▶ [WORK TO BE COMPLETED]
Give the records again in full, exactly as they appear, but without the pictures.

[Records excerpted from a collection]

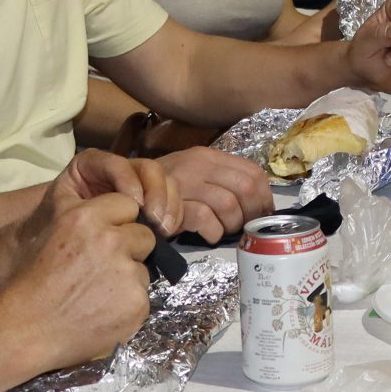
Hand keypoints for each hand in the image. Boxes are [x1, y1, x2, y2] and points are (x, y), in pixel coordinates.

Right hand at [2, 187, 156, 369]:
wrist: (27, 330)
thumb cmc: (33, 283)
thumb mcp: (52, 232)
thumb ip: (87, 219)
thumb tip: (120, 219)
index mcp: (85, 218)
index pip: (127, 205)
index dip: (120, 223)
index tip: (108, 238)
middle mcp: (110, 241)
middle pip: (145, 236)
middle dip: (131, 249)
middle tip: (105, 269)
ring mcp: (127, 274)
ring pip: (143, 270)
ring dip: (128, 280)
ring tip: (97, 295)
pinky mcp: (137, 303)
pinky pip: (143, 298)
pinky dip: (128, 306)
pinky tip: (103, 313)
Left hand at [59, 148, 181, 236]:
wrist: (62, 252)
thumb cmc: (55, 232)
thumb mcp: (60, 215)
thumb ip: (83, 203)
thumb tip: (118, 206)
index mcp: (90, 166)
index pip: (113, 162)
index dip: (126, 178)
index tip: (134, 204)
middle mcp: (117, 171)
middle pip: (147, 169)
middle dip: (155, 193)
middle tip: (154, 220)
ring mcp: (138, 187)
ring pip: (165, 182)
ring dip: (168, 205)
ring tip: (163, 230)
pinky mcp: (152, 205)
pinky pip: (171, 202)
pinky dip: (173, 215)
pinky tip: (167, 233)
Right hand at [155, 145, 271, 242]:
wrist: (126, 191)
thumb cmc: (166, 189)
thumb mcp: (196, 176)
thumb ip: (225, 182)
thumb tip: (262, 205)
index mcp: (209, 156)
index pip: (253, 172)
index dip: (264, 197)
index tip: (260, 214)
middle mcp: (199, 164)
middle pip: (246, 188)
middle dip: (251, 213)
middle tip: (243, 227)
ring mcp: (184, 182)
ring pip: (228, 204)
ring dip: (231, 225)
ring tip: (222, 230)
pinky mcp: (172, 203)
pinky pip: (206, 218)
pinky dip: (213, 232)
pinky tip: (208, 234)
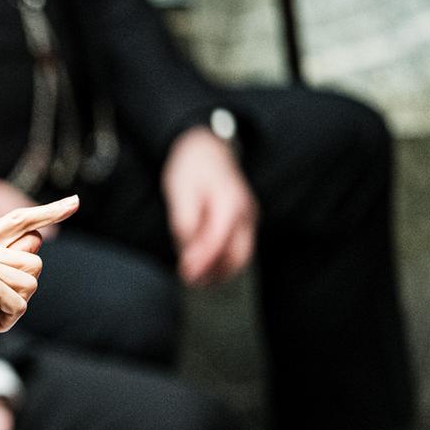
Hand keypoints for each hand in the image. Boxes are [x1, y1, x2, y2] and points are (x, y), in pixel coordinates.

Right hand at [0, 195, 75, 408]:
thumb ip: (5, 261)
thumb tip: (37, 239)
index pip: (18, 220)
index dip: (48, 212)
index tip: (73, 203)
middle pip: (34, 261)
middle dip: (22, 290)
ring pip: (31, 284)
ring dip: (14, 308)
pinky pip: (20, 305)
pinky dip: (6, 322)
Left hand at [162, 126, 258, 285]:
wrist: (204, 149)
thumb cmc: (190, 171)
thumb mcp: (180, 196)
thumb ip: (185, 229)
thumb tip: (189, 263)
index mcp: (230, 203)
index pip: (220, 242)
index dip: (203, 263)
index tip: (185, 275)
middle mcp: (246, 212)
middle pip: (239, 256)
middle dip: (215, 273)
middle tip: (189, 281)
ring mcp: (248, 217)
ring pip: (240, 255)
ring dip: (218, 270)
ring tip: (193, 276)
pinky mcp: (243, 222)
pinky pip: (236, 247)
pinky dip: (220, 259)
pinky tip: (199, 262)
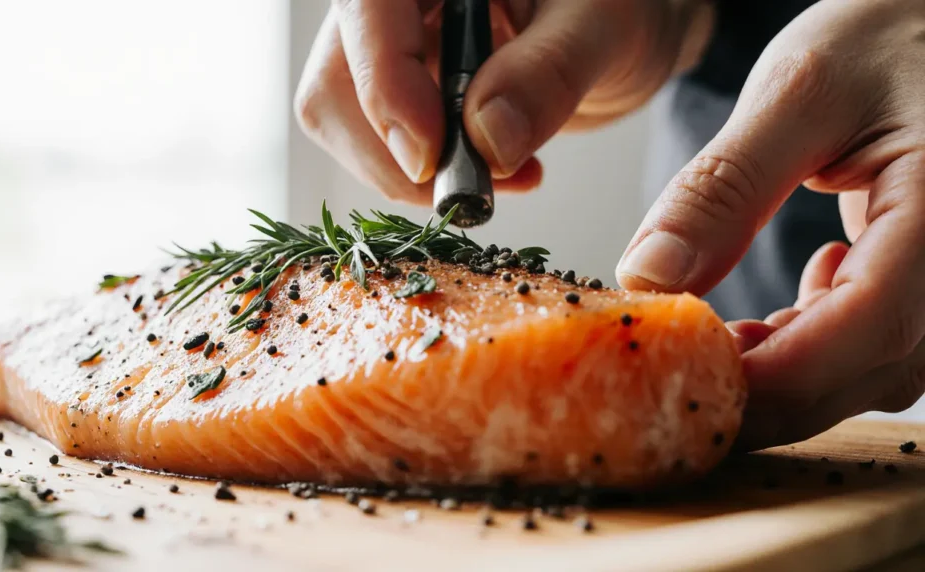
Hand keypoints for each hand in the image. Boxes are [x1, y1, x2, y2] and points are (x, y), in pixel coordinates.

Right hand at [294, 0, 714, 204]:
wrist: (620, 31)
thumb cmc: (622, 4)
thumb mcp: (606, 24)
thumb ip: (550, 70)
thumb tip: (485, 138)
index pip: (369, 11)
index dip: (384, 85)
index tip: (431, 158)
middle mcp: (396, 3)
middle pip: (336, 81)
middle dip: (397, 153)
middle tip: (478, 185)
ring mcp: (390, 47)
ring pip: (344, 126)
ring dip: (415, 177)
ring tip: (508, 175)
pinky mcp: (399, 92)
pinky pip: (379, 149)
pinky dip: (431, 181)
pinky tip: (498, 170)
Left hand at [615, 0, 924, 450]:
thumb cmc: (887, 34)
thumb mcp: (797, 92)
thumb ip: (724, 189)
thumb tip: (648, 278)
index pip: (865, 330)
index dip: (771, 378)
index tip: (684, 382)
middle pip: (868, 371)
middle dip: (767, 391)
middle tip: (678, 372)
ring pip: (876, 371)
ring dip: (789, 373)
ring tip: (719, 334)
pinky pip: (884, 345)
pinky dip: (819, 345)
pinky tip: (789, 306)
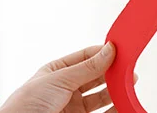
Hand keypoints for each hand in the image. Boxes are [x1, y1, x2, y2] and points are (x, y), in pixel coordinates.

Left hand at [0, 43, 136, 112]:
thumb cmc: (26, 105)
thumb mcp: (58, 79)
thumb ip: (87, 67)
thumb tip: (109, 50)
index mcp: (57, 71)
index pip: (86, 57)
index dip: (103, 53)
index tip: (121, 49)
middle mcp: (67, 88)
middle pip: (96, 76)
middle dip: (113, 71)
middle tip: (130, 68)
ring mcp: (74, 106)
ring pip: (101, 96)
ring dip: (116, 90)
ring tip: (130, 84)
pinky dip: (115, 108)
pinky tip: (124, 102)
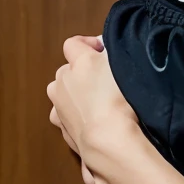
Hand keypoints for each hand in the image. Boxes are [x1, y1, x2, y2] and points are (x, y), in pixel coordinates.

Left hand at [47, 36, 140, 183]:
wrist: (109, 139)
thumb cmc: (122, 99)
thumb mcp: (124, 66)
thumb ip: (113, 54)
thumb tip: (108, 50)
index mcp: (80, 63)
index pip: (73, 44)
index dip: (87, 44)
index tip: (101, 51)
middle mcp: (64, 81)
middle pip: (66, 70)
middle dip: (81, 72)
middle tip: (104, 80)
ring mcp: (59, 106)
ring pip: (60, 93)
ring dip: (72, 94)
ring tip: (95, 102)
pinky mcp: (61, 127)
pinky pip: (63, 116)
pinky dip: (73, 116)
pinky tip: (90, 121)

▶ [RESULT OF THIS EXERCISE]
Hand keypoints for each hand in the image. Boxes are [x1, y1, x2, y2] and points are (x, y), in pixel coordinates.

Right hand at [2, 187, 156, 369]:
wrist: (27, 330)
thumb cmc: (33, 283)
thumb mcp: (52, 232)
thumb ip: (87, 219)
thumb tip: (120, 219)
index mcp: (85, 218)
index pip: (127, 205)
index dip: (120, 223)
index tip: (108, 238)
middle mcp: (110, 241)
middle pip: (145, 236)
middle dip: (131, 249)
middle tip: (105, 269)
ring mcp: (127, 274)
ring pip: (143, 270)
ring dip: (128, 280)
ring tip: (97, 295)
pinky mcp: (137, 303)
pinky pip: (143, 298)
pinky dip: (128, 306)
pinky tip: (103, 313)
Left hand at [59, 148, 181, 236]:
wrist: (62, 252)
thumb cmc: (55, 232)
thumb mcp: (60, 215)
thumb ip: (83, 203)
thumb tip: (118, 206)
index mcp: (90, 166)
index pip: (113, 162)
index dip: (126, 178)
index tip: (134, 204)
middle mcp: (117, 171)
middle pip: (147, 169)
middle dip: (155, 193)
middle tip: (154, 220)
ring mcp: (138, 187)
ring pip: (165, 182)
ring dip: (168, 205)
ring tip: (163, 230)
pinky mcp: (152, 205)
pinky pip: (171, 202)
pinky dip: (173, 215)
pinky tip: (167, 233)
Right hand at [155, 145, 271, 242]:
wrist: (126, 191)
thumb cmc: (166, 189)
thumb mcp: (196, 176)
thumb ip: (225, 182)
thumb tip: (262, 205)
index mcp: (209, 156)
index pip: (253, 172)
index dip: (264, 197)
index tip: (260, 214)
middle mcp: (199, 164)
middle pip: (246, 188)
middle dip: (251, 213)
middle tip: (243, 227)
ring mcp: (184, 182)
ring pip: (228, 204)
ring dip: (231, 225)
ring tip: (222, 230)
pinky mcp: (172, 203)
pinky pip: (206, 218)
pinky dip: (213, 232)
pinky tip: (208, 234)
Hand keypoints for each hand in the image. Boxes are [x1, y1, x2, y2] and points are (x, y), in pixel coordinates.

Right hand at [0, 195, 75, 408]:
thumb ip: (5, 261)
thumb tip: (37, 239)
index pip: (18, 220)
index dip: (48, 212)
index tip: (73, 203)
middle pip: (34, 261)
middle dip: (22, 290)
ring pip: (31, 284)
ring dip: (14, 308)
pinky pip: (20, 305)
pinky dip: (6, 322)
Left hand at [162, 126, 258, 285]:
wrist: (204, 149)
thumb cmc: (190, 171)
thumb mcp: (180, 196)
thumb ip: (185, 229)
thumb tip: (189, 263)
index mcp: (230, 203)
index pip: (220, 242)
index dip: (203, 263)
index tip: (185, 275)
middle mcp: (246, 212)
middle pip: (239, 256)
middle dip: (215, 273)
middle tip: (189, 281)
ring mcp: (248, 217)
ring pip: (240, 255)
ring dip: (218, 270)
ring tip: (193, 276)
pinky mcp: (243, 222)
pinky pip: (236, 247)
pinky dip: (220, 259)
pinky tip: (199, 262)
Hand keypoints for each hand in the image. Boxes are [x1, y1, x2, y2] and points are (x, y), in pixel coordinates.

Right hand at [294, 0, 714, 204]:
wrist: (620, 31)
thumb cmc: (622, 4)
thumb mcp: (606, 24)
thumb ip: (550, 70)
thumb tip: (485, 138)
index pip: (369, 11)
index dip: (384, 85)
index tip: (431, 158)
middle mcp: (396, 3)
middle pip: (336, 81)
middle dip: (397, 153)
middle tip: (478, 185)
ring mcp: (390, 47)
ring pip: (344, 126)
ring dip: (415, 177)
ring tip: (508, 175)
pinky mcp: (399, 92)
pinky pip: (379, 149)
pinky dip: (431, 181)
pinky tip: (498, 170)
Left hand at [615, 0, 924, 450]:
thumb cmc: (887, 34)
thumb mcp: (797, 92)
thumb ip: (724, 189)
thumb tip: (648, 278)
index pip: (865, 330)
index dip: (771, 378)
index tip: (684, 382)
middle pip: (868, 371)
middle dip: (767, 391)
middle tip: (678, 372)
ring pip: (876, 371)
ring dip: (789, 373)
ring tip: (719, 334)
pinky pip: (884, 345)
pinky dip: (819, 345)
pinky tip: (789, 306)
Hand keypoints for each hand in the image. Boxes are [x1, y1, x2, y2] and points are (x, y), in pixel coordinates.

Left hand at [0, 43, 136, 112]:
thumb cmc: (26, 105)
thumb mcp: (58, 79)
thumb ip: (87, 67)
thumb tip: (109, 50)
index mcp: (57, 71)
index pip: (86, 57)
index dip: (103, 53)
index tip: (121, 49)
middle mcp: (67, 88)
middle pip: (96, 76)
middle dip: (113, 71)
middle tip: (130, 68)
ring mcp: (74, 106)
ring pip: (101, 96)
ring dip: (116, 90)
ring tip: (130, 84)
pinky dip: (115, 108)
pinky tip: (124, 102)
Hand keypoints for each hand in the image. Boxes are [x1, y1, x2, y2] and points are (x, y), in pixel coordinates.

Left hand at [47, 36, 140, 183]:
wrist: (109, 139)
thumb cmc: (122, 99)
thumb mcp: (124, 66)
thumb ip: (113, 54)
thumb tip: (108, 50)
index mcp: (80, 63)
index pip: (73, 44)
index dip: (87, 44)
index tip: (101, 51)
middle mcp: (64, 81)
middle pip: (66, 70)
middle dip: (81, 72)
middle tip: (104, 80)
ring mcp: (59, 106)
ring pip: (60, 93)
ring dip: (72, 94)
ring tip: (95, 102)
pinky mcp: (61, 127)
pinky pip: (63, 116)
pinky dip: (73, 116)
pinky tip: (90, 121)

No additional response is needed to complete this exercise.